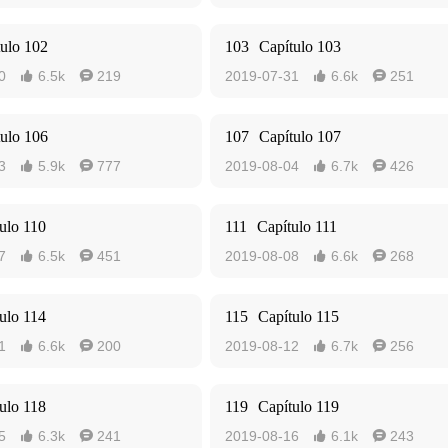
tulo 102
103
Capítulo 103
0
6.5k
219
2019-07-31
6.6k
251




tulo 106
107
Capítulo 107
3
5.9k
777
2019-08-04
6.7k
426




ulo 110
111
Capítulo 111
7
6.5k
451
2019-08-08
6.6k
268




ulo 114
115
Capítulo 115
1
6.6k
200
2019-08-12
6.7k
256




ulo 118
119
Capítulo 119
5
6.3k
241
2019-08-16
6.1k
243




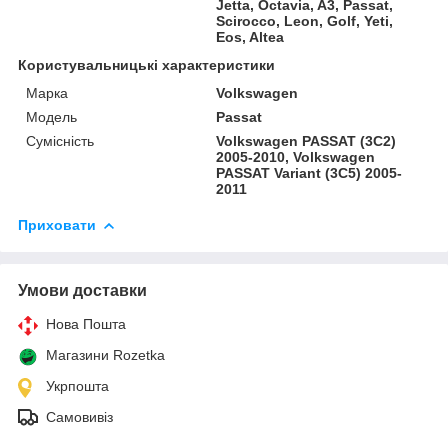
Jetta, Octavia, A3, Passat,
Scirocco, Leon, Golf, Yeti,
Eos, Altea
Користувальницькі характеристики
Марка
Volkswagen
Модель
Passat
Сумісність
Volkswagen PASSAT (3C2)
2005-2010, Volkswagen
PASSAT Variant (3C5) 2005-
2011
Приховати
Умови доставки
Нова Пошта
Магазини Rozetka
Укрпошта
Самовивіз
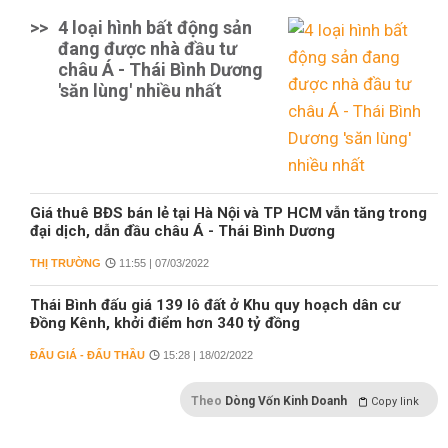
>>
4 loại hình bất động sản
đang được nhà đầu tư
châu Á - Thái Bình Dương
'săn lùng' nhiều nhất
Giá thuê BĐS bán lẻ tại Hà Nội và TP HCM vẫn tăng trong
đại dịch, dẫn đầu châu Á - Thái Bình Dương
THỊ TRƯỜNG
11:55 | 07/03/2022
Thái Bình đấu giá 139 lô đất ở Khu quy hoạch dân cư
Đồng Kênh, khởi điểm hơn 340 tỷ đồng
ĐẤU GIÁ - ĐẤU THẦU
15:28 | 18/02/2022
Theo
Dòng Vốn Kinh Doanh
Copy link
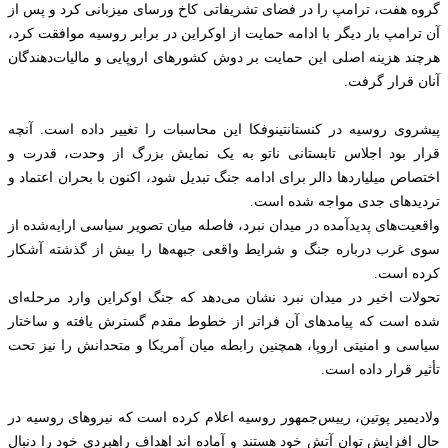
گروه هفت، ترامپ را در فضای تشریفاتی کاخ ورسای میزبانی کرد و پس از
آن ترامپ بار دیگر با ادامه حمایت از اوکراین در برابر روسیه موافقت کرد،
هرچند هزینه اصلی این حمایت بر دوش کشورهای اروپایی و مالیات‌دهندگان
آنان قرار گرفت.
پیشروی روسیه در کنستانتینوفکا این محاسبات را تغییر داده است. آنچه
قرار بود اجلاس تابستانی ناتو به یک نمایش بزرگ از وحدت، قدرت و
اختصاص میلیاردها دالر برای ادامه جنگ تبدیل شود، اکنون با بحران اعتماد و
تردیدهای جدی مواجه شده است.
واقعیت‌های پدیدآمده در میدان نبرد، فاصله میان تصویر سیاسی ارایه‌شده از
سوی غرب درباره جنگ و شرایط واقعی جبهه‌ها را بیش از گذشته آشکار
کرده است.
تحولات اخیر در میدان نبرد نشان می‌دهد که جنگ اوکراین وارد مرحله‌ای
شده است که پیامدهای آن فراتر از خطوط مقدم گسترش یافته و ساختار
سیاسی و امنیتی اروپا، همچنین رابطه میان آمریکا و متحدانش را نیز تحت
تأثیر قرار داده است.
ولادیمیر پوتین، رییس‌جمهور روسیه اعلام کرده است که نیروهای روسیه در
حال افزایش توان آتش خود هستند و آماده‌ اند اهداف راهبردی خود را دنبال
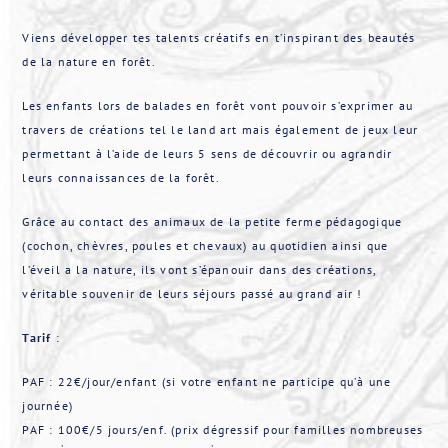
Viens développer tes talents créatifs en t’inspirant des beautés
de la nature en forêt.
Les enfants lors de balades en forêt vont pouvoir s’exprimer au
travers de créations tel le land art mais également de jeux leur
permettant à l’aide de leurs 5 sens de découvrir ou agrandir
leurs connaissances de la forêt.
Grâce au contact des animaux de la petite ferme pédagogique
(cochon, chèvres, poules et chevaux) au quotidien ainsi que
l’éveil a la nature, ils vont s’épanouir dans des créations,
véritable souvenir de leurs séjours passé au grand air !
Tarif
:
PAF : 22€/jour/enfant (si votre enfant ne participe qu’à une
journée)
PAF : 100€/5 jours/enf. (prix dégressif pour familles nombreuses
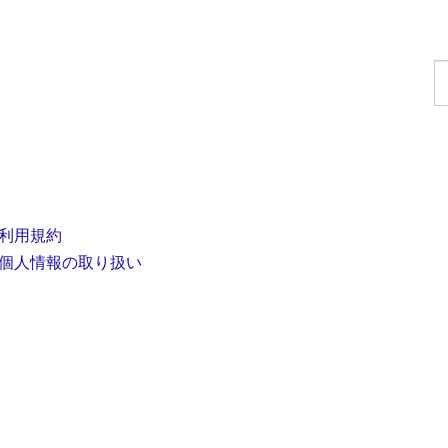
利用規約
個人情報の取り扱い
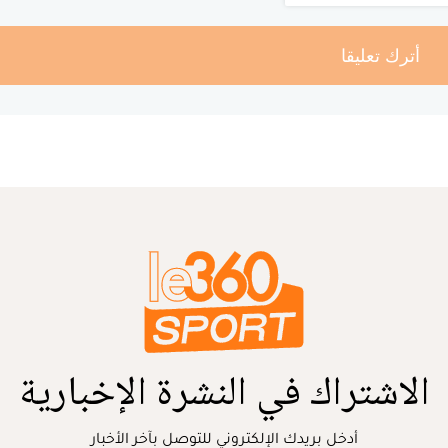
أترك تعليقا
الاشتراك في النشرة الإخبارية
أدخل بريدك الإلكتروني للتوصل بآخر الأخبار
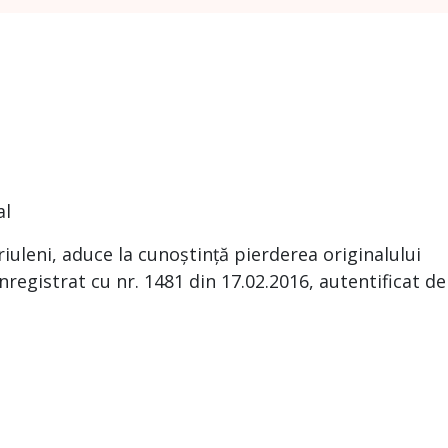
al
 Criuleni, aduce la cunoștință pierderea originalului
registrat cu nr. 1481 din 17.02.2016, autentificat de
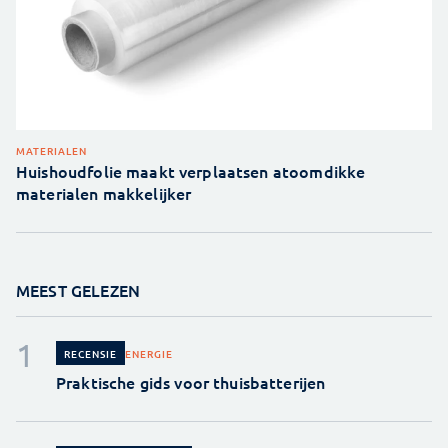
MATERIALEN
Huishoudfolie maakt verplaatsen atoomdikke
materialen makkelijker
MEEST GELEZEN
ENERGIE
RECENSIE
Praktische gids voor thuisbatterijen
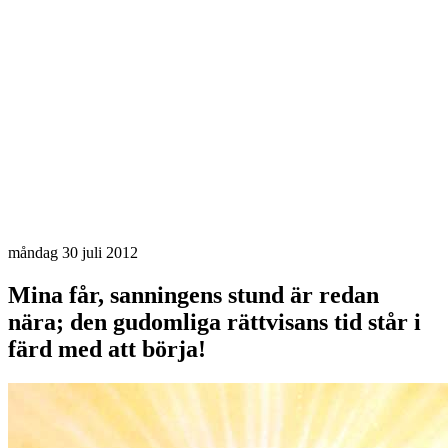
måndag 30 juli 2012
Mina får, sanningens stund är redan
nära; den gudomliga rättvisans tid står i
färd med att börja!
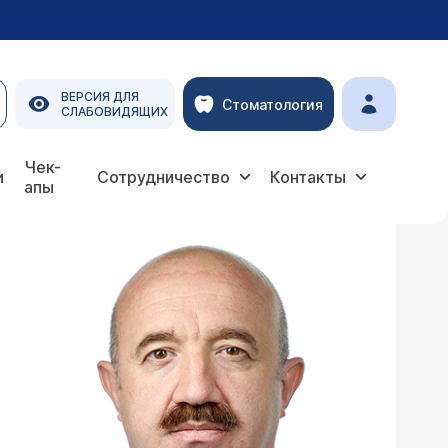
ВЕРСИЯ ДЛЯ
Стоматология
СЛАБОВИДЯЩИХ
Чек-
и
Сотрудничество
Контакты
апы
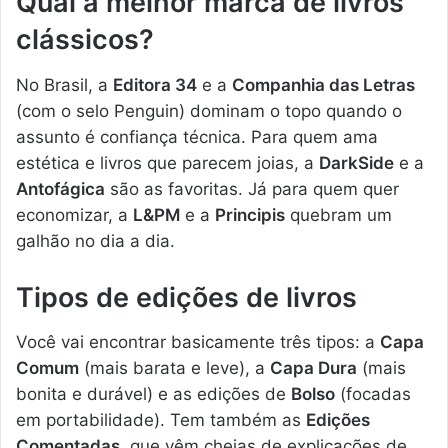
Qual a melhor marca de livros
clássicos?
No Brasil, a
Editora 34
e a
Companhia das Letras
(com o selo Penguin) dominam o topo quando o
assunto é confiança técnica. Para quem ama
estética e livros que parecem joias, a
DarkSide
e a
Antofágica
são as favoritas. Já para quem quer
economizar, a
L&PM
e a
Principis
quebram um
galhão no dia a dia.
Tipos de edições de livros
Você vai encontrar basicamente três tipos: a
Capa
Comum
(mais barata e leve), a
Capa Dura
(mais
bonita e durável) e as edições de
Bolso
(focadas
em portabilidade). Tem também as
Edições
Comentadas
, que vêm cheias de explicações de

---

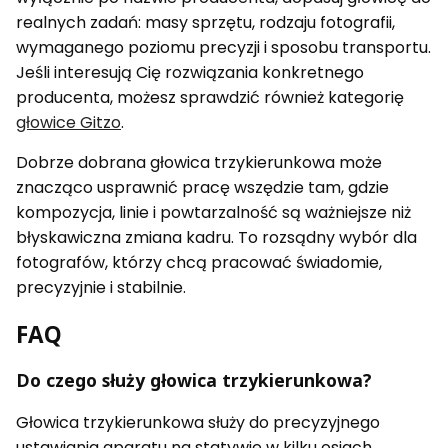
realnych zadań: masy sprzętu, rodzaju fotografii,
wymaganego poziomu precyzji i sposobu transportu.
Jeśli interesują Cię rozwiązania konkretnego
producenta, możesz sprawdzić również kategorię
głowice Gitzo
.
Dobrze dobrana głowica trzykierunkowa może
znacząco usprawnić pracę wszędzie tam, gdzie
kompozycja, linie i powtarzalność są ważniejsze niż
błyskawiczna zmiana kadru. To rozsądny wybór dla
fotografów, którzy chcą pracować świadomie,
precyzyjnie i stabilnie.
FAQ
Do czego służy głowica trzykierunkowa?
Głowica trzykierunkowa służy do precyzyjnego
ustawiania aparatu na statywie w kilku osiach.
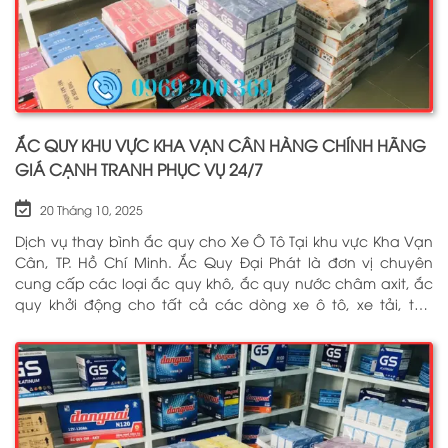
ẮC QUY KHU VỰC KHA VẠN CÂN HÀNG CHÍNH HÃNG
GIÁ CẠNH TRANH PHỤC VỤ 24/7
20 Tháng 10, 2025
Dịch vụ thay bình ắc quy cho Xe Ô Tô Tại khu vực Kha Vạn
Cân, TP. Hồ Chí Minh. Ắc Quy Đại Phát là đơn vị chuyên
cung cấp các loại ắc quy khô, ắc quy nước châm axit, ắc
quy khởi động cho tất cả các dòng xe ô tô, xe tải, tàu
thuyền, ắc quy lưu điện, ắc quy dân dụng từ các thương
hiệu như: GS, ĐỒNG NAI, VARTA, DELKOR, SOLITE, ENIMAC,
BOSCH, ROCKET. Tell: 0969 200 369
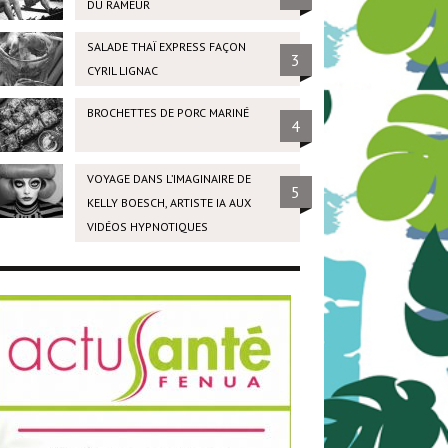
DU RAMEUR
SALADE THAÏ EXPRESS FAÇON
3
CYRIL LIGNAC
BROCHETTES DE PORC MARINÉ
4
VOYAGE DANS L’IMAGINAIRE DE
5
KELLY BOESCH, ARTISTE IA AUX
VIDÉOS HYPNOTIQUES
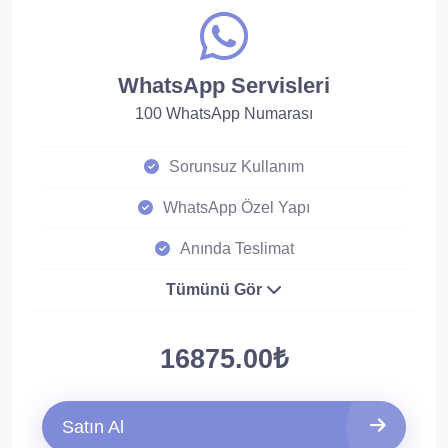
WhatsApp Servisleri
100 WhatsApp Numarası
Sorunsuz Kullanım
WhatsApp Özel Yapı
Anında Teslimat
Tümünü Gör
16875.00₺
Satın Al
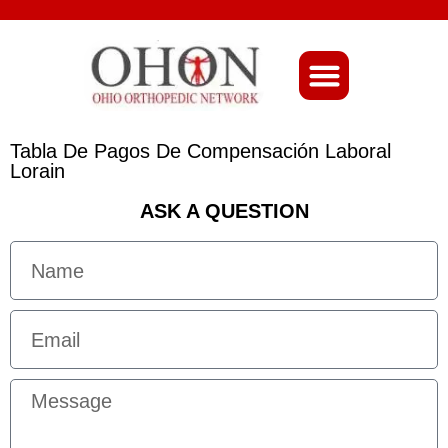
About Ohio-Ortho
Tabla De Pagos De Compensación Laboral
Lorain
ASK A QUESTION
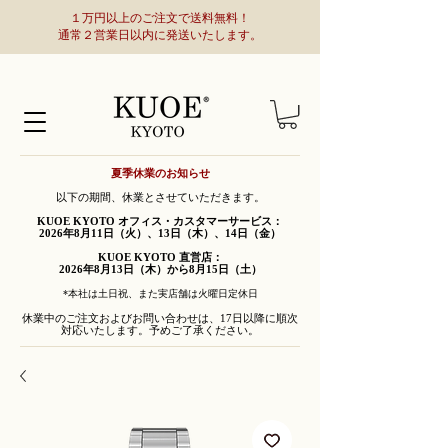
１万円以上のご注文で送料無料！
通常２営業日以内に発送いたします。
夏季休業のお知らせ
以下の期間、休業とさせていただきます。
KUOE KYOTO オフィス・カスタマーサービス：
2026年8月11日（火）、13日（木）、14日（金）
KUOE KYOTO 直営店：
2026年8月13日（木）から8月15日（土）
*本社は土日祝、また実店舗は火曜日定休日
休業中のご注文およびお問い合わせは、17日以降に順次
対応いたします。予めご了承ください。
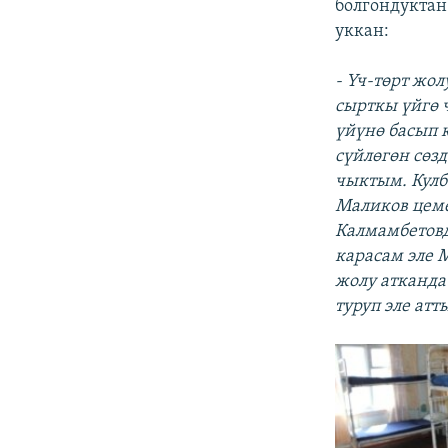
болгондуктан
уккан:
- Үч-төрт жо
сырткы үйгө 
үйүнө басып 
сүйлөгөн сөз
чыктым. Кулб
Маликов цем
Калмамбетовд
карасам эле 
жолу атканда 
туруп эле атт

## ASSIGNMENT
Reproduce everything from "Qual a melhor marca de livros" down to "Você vai encontrar basicamente três tipos: a" in the entries above, swapping "economizar" for "poupar" and keeping every other word as it is.

## EXPECTED ANSWER
Qual a melhor marca de livros
clássicos?
No Brasil, a
Editora 34
e a
Companhia das Letras
(com o selo Penguin) dominam o topo quando o
assunto é confiança técnica. Para quem ama
estética e livros que parecem joias, a
DarkSide
e a
Antofágica
são as favoritas. Já para quem quer
poupar, a
L&PM
e a
Principis
quebram um
galhão no dia a dia.
Tipos de edições de livros
Você vai encontrar basicamente três tipos: a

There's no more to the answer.